Stand-Ins and Nanite Virtualized Geometry

If you are rendering your game with Nanite Virtualized Geometry then small triangles and triangle count is less likely to be the bottleneck. However, there are more things that can impact performance that can be solved with Stand-Ins.

• Remove overdraw of closely stacked surfaces by using remeshing, geometry culling or visibility culling.
• Reduce runtime memory usage of unique distant meshes by replacing them with cheap proxies.

With Simplygon's updated remesher it is possible to create very dense Stand-Ins meshes that works well with Nanite. But you must keep in mind that dense unique meshes comes at memory and disc cost.

Solution

We will replace the distant meshes with simple proxy meshes using Simplygon's Stand-Ins tool.

Create Stand-Ins

The Stand-In outliner can be opened from Window → Stand-In Outliner.

We can then select groups of models and click Create to create a Stand-In. We will create three Stand-Ins corresponding to the three different clusters of distant assets in out scene.

Once we have created our Stand-Ins we need to assign which pipeline to use. There are three types of Stand-Ins:

• Near Stand-Ins are intended to be used at a shorter distance and uses aggregation pipeline.
• Far Stand-Ins are intended for faraway background Actors and uses remeshing pipeline.
• BillboardCloud Stand-Ins are intended for medium- to faraway actors and uses billboard cloud pipelines.

In our case we want to optimize distant actors so we pick the far pipeline. The quality is determined by OnScreenSize. We also add material casters corresponding to the channels in our materials; Base Color, Normals, Metallic and Roughness. We use screen size 600 for Stand-In 1 and 3. Stand-in 2 gets a OnScreenSize of 1000.

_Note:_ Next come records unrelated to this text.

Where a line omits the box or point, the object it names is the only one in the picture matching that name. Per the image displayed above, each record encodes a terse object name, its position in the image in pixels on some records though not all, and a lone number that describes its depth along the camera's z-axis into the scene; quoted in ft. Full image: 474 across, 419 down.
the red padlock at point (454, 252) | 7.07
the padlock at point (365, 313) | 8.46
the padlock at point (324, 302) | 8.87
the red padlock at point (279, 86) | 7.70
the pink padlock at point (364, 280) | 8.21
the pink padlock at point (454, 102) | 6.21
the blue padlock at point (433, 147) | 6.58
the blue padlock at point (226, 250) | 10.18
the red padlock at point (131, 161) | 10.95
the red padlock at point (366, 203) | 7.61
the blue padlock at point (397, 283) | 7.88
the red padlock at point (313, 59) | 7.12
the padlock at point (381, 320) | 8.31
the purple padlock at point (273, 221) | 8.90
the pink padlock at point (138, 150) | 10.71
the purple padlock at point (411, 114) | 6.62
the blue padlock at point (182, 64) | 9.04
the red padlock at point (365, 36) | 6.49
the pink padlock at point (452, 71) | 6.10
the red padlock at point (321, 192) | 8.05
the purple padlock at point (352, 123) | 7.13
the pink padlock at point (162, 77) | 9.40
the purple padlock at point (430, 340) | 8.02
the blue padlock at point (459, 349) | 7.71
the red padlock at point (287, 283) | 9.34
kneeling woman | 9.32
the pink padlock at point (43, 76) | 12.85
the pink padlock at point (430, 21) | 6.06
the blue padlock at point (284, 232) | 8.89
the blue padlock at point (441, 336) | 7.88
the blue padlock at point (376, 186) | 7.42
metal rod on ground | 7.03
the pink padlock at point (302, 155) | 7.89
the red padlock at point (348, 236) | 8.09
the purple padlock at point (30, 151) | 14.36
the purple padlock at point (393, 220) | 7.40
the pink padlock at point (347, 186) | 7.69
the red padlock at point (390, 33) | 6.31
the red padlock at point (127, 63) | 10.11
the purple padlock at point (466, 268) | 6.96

Once that is done we can process the Stand-Ins by clicking Build.

Visibility culling

After building the Stand-Ins we notice that some of the assets now are double faced. This is because the remesher always create a watertight output mesh. So if our input only has one side, it will have 2 sides after optimization. This can be solved in two ways. First contender is geometry culling which is often used for models intersecting the landscape. In our case the model is floating in the air, so we will go for the second option which is visibility culling.

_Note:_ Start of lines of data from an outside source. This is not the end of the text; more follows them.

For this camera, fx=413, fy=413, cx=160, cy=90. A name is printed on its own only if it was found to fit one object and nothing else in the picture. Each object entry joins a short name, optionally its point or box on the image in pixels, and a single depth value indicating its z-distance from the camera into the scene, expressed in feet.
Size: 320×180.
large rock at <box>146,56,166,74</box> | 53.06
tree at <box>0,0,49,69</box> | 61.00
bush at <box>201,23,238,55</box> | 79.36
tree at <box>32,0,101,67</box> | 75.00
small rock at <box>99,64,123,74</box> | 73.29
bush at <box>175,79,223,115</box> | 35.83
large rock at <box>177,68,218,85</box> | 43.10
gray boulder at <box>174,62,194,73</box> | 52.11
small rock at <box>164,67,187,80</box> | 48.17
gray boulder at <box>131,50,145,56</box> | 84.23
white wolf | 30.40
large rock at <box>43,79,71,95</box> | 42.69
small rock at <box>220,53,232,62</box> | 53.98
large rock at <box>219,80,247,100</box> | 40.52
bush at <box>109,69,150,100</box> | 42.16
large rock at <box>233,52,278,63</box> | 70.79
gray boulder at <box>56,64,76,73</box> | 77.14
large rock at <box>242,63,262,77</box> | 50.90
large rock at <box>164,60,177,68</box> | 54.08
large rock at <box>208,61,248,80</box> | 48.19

Visibility culling uses cameras scattered in the game world. In Unreal Engine Simplygon can use the navigation mesh to scatter these in the game world. We add a Nav Mesh Bounds Volume to the game world.

After that we add a SimplygonVisibilitySamplerVisualizer by selecting Simplygon → NavMesh Samples.

This actor is responsible for creating cameras by sampling the NavMesh. To generate samples we click Asset Actions → Update. We can now see lots of yellow camera samples in our scene.

We can now in our Stand-Ins enable Cull Occluded Geometry found under Visibility Settings. We rebuild our stand-ins.

After enabling visibility culling we can see that the mesh is no longer two sided, and a lot more of the mesh has been culled away.

Double sided shadows

After using adding visibility culling on our scene we notice that one of the Stand-Ins are much more bright then the original.

This is because we have removed a lot of the triangles from the Stand-In that, while not visible, still casted shadows on the visible geometry. We can decide that this is not a big issue, since we will not see a LOD pop between original and optimized model. Another way to solve this in some cases is by enabling under Lighting → Advanced → Shadow Two Sided. Now light that hits a back face on our stand-in also casts a shadow. With this enabled our stand-in looks much closer to original.

Result

Let us start by inspecting the scene from the view of the player. It looks very similar to the original view. We have some minor visual differences, but it does not matter as we will never switch between the original scene and the optimized one. The player will never see how the original scene looked, so we can be quite aggressive with how we optimize the scene.

If we compare the wire frame we can see that in our optimized scene the distant objects are much less dense.

A top down view showcase that visibility culling have removed a lot of triangles never visible to the player.

Lastly we can inspect the most distant actors. Here we can see that we gone form a highly detailed model to a simple proxy model intended to only be viewed from one direction.

Let us compare what we saved with replacing our distant meshes with Stand-Ins.

Replacing the distant meshes with Stand-Ins has saved almost 19 million triangles. This should give a welcome performance boost.